Так, например, у него была настоящая, «де-ге-еровская», как он сказал, железная дорога. Естественно, все, что было «де-ге-еровским», считалось очень хорошим. Бабушка моя, помню, лет тридцать хранила на антресолях три банки «де-ге-еровской» краски и в конце концов решила покрасить ей стены в прихожей, когда на дворе стоял уже двадцать первый век. На мои робкие попытки предложить сгонять в «Леруа Мерлен» и купить что-то посвежее она ответила отказом. Вооружившись валиками и соорудив самодельные шапочки из газеты, мы с бабулей полезли на стремянки и принялись усердно работать. Уже не знаю, из чего тогда делали краску в ГДР и какие метаморфозы произошли с ней за тридцать лет, но через пару часов работы у нас обеих обильно потекли слезы из глаз и едва не приключились галлюцинации. Не дождавшись, пока начнутся галлюциногенные мультфильмы и из стенки полезут чьи-то руки, я бросила валик, настежь распахнула все окна в квартире и утащила бабулю гулять до вечера.

К счастью, закончилось все благополучно: постепенно утратив ностальгию по счастливым советским временам, бабушка выкинула краску из ГДР на помойку, вместе с банками старого варенья, на которых был наклеен белый лейкопластырь с надписью: «Смородина, лето 1986 года». Честно говоря, я была даже рада этому случаю, так как в квартире освободилось немало места. Под шумок я вытащила на помойку сломанные лыжи, на которых бабушка когда-то ездила кататься в Токсово, подшивку журнала «Наука и Жизнь» за 1983–1988 годы, набор открыток «Ялта-1981», стол-книжку, не единожды прищемивший мне пальцы, и один очень страшный старый сервиз. А со временем мне даже удалось уговорить бабулю избавиться от страшной советской кухонной мебели из ДСП с ручками из алюминиевого прокатного профиля. Вот от румынской стенки, к сожалению, избавиться не получилось: бабушка вцепилась в нее мертвой хваткой. Так что некогда модный и дефицитный гарнитур я разломала и вытащила на помойку только после бабушкиной кончины.

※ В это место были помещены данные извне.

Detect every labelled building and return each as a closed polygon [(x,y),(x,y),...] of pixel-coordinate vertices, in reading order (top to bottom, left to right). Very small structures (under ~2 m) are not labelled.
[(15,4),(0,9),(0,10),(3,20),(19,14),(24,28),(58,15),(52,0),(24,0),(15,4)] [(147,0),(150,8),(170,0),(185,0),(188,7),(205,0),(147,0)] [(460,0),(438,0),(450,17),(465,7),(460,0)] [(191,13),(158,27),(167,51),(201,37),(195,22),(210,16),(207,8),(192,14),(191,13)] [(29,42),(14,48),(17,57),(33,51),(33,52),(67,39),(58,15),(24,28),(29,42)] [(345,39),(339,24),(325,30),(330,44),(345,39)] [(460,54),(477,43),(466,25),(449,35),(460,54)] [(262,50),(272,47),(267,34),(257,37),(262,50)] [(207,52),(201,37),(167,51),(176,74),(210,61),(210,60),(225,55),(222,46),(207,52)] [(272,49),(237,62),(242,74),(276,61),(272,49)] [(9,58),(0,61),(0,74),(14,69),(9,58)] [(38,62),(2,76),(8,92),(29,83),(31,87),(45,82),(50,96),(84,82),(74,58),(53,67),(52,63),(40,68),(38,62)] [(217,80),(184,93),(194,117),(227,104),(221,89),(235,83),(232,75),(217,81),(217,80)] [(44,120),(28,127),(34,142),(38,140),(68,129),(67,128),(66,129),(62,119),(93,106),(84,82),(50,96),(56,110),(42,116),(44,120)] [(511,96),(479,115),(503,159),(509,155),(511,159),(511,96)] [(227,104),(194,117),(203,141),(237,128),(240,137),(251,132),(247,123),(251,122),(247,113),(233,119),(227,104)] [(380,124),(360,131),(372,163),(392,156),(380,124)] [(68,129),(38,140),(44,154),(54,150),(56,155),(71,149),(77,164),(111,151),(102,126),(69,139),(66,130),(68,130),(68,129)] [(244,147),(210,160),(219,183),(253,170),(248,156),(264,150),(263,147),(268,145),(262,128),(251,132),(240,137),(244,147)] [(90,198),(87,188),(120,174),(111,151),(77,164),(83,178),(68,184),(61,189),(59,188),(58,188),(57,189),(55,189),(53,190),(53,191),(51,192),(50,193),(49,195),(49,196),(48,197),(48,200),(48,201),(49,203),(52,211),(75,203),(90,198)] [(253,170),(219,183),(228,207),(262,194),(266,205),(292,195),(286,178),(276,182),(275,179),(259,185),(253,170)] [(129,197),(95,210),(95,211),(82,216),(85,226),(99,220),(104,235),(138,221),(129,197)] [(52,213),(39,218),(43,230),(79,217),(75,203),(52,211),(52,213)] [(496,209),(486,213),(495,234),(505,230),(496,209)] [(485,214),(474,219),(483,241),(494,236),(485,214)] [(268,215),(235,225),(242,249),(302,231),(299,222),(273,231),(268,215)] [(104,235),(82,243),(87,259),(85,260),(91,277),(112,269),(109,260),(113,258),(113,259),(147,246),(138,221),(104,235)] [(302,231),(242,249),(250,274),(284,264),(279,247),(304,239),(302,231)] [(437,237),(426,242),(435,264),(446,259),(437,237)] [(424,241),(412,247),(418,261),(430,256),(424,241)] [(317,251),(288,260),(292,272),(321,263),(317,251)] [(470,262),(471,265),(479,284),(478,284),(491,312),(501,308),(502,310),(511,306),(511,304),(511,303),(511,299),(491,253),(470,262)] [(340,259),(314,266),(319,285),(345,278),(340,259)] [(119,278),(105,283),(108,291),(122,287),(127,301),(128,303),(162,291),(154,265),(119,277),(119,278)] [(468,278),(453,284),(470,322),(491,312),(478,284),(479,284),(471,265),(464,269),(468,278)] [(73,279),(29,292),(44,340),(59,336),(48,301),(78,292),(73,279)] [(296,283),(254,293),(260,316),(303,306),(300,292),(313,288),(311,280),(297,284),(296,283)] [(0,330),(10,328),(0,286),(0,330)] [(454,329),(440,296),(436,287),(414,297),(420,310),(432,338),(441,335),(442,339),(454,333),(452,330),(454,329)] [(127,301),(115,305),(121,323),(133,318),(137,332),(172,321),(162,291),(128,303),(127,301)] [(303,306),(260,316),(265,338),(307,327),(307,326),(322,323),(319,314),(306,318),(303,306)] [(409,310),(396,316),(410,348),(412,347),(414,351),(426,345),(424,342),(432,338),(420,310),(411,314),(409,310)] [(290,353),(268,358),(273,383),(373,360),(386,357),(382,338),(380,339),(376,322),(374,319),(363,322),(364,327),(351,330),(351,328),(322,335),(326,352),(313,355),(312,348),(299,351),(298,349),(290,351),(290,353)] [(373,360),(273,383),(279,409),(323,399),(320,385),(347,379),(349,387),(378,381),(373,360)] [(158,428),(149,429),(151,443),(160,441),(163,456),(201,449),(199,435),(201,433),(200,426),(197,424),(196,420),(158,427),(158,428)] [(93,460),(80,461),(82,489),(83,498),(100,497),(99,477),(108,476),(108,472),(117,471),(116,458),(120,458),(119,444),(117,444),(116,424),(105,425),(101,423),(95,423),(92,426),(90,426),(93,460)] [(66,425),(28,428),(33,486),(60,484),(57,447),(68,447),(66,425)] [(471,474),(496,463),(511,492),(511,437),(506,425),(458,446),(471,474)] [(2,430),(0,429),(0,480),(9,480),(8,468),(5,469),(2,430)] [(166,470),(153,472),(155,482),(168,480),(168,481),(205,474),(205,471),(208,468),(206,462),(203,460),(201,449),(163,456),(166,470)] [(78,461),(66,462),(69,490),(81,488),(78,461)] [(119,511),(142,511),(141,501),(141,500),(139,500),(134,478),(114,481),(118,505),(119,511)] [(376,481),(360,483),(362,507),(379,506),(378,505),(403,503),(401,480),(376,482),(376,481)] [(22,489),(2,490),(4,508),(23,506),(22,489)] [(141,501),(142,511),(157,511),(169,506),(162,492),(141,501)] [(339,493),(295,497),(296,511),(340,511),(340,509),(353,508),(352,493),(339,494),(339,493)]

Пару дней назад мама, понимающая, что Егорке приходится несладко в компании отчима и отчаянно старающаяся хоть чем-то его радовать, купила ему игру «Слалом»: коробку, в которую был вставлен горнолыжный склон из картона. Разумеется, мальчишка тут же притащил ее мне, и я, забыв обо всем на свете, увлеченно погрузилась в игру. Длинную пластмассовую палочку с магнитом на конце нужно было подсовывать под поле со склоном, захватывать спортсмена и вести его к финишу. Сделать это было совсем не просто, так как фигурка спортсмена постоянно вертелась, сбивая флажки. Однако через пару часов упорных тренировок у меня даже стало что-то получаться. А еще мы с Егоркой пару раз напросились к Дарье Никитичне на чай с пирогами, и нам удалось посмотреть пару передач по телевизору «Старт». Из всех обитателей квартиры телевизор был только у нее и у семьи инженеров.

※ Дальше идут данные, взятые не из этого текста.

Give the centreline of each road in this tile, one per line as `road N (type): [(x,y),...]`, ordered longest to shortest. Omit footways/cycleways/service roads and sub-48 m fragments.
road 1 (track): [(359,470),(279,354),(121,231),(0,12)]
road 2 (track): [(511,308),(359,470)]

Вопрос с Серегой Лютиковым тем временем оставался нерешенным. Вернее, не то чтобы совсем не решенным — кое-что мне все-таки удалось выяснить. Никакая скорая Агриппину Кузьминичну, у которой Серега свистнул кошелек, не увозила. Хитрая старушка, воспользовавшись почтенным возрастом, попросту взяла больничный, чтобы отдохнуть от шебутных и галдящих пионеров и завершить все свои дела на даче в подмосковном Фрязино: прибраться, закатать банки с огурцами и прочее, благо когда тебе за семьдесят, запросто можно наврать про обострение какого-нибудь хронического заболевания.

Это я и поспешила сообщить Сережке, который уже места себе не находил, мучаясь угрызениями совести.

— Значит, все нормально? — повеселел парень, когда я, проводив класс на перемену, в очередной раз попросила его задержаться.

— Не совсем, — сказала я, стараясь придать голосу строгость. — Ты должен вернуть деньги Агриппине Кузьминичне и извиниться.

Сережка снова помрачнел. Уши его опять предательски заалели. Разговаривая со мной, он автоматически что-то рисовал карандашом в тетради.

— Значит, в ШРМ идти?

— Куда? — не поняла я.

— В Школу Рабочей Молодежи, — удивленно пояснил школьник. — Не знаете разве? Вечером буду учиться, днем работать… Где же я деньги возьму? Я Гвоздю все отдал… и в комсомол теперь не примут. Кто мне после этой истории характеристику даст?

— Знаю, — спохватилась я и призадумалась, пытаясь найти выход из ситуации. Говорить: «Нафиг тебе сдался этот комсомол, он через тридцать лет все равно развалится», я, конечно же, не стала. Для школьника шестидесятых вступление в эту организацию было очень важным делом.

С одной стороны, способ, который предложил сам Сережка, вполне годился. Устроится куда-нибудь на завод, хотя бы тем же штамповщиком, как я во время своего прошлого путешествия в СССР. А что? Работа монотонная, нудная, но несложная. А если научится разбираться в станках, то, может, и полставки слесаря-наладчика получать будет. А там, глядишь, останется на заводе, будет мастером…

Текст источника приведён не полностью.